> SOURCE
-.-.-
Speaker of the New York State Assembly
- In office 1852–1852
- Preceded by: Joseph B. Varnum Jr.
- Succeeded by: William H. Ludlow

Personal details
- Born: August 12, 1793 Troy, Rensselaer County, New York, U.S.
- Died: April 30, 1874 (aged 80) New York City, New York County, New York, U.S.
- Party: Whig
- Spouse: Catherine Lamberson ​ ​(after 1814)​
- Relations: Edward Schell (son-in-law)

= Jonas C. Heartt =

American politician

Jonas Coe Heartt (August 12, 1793 - April 30, 1874) was an American businessman and politician.

==Early life==
Heartt was born on August 12, 1793, in Troy, Rensselaer County, New York. He was the son of Philip Heartt, and was the first child baptized by the first pastor of the Troy First Presbyterian church, and for this reason he was given the name of the pastor, Jonas Coe.
-.-.-
> SUPPLIED ENTRIES
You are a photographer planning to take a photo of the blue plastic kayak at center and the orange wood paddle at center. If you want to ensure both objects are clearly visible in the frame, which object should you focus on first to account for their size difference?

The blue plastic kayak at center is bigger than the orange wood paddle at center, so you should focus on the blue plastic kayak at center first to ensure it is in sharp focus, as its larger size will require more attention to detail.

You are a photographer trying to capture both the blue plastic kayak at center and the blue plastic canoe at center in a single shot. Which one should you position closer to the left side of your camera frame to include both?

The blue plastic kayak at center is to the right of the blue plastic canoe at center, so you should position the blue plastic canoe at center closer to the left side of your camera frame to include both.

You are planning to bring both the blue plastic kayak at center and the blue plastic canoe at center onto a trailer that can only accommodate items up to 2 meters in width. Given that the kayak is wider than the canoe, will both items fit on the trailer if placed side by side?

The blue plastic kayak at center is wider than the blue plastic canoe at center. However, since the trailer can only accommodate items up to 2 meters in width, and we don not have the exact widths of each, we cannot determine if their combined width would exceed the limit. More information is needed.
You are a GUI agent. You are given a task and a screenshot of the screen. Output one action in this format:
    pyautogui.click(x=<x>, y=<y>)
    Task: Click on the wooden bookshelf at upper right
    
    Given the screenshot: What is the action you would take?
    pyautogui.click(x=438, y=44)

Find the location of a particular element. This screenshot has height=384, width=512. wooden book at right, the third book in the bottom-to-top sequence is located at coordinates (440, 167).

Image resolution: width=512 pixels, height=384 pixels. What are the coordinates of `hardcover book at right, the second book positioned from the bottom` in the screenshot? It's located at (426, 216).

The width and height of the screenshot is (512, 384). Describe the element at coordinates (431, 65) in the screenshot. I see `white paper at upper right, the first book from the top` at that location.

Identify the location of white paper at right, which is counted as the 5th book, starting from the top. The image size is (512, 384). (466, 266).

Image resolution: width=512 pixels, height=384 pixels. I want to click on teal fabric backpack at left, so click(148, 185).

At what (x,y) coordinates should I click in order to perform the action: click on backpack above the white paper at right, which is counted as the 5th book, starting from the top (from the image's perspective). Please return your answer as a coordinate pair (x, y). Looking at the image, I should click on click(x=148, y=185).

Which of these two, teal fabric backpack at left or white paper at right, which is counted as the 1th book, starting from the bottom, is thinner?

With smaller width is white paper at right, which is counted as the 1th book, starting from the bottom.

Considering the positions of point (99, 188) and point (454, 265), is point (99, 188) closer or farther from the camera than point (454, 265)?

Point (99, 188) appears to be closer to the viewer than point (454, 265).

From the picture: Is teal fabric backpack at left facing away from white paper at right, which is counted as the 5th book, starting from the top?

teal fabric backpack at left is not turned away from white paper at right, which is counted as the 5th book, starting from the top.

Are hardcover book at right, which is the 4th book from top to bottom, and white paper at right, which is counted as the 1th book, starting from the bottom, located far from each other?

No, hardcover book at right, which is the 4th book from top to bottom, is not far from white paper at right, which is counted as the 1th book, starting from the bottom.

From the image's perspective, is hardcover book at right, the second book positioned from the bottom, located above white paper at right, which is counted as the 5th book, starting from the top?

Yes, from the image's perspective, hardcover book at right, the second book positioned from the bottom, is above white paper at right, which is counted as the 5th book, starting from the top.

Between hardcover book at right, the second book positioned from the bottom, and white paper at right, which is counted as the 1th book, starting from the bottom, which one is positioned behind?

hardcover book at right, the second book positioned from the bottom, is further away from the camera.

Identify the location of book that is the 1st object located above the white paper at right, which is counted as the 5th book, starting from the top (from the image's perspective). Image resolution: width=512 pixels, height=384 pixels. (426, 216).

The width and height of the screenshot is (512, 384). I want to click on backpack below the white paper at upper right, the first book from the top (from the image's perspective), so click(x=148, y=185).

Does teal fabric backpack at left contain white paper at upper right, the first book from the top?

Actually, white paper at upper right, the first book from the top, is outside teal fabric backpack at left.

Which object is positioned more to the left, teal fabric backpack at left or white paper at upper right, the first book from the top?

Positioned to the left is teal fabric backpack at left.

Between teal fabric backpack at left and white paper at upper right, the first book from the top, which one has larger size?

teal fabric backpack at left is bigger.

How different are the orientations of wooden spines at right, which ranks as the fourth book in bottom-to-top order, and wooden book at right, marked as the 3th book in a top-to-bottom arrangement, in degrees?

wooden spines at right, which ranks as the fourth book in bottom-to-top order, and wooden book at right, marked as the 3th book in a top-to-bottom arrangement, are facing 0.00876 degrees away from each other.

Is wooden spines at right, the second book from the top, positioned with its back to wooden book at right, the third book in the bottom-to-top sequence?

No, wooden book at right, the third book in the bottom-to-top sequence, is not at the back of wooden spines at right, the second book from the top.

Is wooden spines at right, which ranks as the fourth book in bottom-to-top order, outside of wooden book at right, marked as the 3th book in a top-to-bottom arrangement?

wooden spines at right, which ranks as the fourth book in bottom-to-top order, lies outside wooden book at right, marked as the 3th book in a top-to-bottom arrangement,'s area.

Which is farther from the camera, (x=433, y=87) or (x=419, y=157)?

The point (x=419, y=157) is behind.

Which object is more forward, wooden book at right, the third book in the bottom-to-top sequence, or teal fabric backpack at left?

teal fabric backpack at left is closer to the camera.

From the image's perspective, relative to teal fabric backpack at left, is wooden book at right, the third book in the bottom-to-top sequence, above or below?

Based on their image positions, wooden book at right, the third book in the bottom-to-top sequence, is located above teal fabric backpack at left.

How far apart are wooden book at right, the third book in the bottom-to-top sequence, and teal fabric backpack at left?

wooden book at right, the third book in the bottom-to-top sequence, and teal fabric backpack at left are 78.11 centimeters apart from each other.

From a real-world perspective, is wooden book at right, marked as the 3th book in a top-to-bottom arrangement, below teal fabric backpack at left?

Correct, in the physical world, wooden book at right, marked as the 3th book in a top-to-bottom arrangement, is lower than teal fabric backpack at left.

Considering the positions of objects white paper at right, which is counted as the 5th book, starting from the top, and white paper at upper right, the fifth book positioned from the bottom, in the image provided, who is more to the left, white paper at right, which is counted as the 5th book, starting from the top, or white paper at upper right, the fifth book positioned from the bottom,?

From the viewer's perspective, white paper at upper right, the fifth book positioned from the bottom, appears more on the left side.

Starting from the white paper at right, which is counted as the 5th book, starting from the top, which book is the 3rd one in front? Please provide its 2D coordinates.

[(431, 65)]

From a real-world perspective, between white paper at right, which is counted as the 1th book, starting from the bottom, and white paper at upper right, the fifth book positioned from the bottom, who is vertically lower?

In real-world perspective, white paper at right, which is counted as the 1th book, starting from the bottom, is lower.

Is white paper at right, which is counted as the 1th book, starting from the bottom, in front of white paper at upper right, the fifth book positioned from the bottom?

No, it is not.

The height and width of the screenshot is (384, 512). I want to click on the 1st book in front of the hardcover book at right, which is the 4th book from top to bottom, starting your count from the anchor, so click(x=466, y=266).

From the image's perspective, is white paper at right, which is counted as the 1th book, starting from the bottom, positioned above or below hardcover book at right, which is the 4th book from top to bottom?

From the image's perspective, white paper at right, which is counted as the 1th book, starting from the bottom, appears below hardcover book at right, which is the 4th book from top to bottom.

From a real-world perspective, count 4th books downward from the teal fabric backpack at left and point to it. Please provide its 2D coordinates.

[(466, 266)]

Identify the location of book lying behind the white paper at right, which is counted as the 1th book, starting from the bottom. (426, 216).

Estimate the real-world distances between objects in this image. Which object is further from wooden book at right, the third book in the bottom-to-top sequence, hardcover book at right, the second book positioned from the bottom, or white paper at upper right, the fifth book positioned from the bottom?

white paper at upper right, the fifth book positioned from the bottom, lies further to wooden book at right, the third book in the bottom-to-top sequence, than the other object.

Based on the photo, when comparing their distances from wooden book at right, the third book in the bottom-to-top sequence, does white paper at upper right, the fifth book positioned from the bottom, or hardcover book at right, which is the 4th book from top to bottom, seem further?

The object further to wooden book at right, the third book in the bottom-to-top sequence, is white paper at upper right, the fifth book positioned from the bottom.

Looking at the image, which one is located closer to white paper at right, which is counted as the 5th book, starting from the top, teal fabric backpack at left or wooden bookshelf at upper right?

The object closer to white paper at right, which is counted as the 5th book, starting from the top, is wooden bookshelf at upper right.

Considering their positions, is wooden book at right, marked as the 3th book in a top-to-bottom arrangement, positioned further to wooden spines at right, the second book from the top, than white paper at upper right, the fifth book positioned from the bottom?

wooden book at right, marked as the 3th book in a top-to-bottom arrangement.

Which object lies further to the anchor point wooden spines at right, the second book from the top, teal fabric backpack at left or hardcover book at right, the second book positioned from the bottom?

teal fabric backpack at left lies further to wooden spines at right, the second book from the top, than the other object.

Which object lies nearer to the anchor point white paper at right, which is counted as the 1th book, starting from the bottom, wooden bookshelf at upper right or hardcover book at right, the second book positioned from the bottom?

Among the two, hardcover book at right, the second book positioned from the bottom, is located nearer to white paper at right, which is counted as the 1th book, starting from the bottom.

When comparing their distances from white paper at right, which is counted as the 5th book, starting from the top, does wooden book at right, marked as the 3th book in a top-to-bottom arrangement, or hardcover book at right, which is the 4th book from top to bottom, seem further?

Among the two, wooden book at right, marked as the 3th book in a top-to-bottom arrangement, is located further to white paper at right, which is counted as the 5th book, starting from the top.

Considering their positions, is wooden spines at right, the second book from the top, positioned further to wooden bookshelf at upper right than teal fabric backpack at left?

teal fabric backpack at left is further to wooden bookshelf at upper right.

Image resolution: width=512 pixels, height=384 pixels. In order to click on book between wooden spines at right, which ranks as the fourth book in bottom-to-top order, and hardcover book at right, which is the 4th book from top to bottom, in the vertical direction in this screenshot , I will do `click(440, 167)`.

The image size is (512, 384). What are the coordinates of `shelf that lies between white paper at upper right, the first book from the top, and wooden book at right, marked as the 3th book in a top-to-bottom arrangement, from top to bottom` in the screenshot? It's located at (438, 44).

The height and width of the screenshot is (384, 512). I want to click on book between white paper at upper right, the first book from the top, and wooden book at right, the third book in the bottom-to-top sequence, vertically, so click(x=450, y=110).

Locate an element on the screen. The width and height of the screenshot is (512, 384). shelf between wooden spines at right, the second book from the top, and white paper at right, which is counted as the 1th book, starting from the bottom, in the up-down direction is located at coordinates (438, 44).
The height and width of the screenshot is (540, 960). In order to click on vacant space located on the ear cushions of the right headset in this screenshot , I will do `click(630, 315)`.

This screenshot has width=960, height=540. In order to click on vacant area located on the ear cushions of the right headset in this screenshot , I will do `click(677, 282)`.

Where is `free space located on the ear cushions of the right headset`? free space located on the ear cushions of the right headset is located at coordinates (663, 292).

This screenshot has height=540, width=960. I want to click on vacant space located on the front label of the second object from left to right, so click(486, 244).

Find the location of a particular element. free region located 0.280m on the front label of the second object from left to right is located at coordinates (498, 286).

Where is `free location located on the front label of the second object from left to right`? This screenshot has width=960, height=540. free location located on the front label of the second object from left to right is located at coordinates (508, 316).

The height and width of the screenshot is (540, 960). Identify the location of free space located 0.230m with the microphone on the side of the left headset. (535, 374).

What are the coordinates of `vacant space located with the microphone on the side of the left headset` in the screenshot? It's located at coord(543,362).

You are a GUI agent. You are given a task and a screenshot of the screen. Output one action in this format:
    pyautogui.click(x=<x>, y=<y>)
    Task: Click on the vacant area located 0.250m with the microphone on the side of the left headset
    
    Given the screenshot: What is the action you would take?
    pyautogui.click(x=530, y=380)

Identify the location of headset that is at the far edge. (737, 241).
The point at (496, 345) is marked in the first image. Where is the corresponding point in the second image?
-.-.-
> TASKS TO CARRY OUT
- 1) Answer these from the Jonas C. Heartt biography:
(a) Who succeeded Heartt as Speaker of the New York State Assembly?
(b) Whom did Heartt marry?
(c) What was the name of his father?
- 2) Carry on the Jonas C. Heartt biography from its last sentence.

> TASK RESPONSES
- 1)
(a) William H. Ludlow
(b) Catherine Lamberson
(c) Philip Heartt

- 2)
==Career==
In 1822, he was elected assistant alderman for the Second Ward. He was also supervisor of this ward for 1833, 1835 and 1836, and in 1838 he was elected Mayor of Troy by the City Council. He was re-elected each following year until 1843, and was the first mayor elected by popular vote, in 1840. During his mayoralty measures were adopted for building the Schenectady and Troy Railroad. It was through the united efforts of Mayor Heartt and Jonathan Edwards that Troy was made the terminus instead of a branch of the Hudson River Railroad. He was instrumental in having a direct line of steamboats from Troy to New York, and for twelve years was a director in the River Steamboat Association. He was a director of the Troy and Boston Railroad from the time of its construction until his death.

In 1852, he was a Whig member of the New York State Assembly and was elected Speaker.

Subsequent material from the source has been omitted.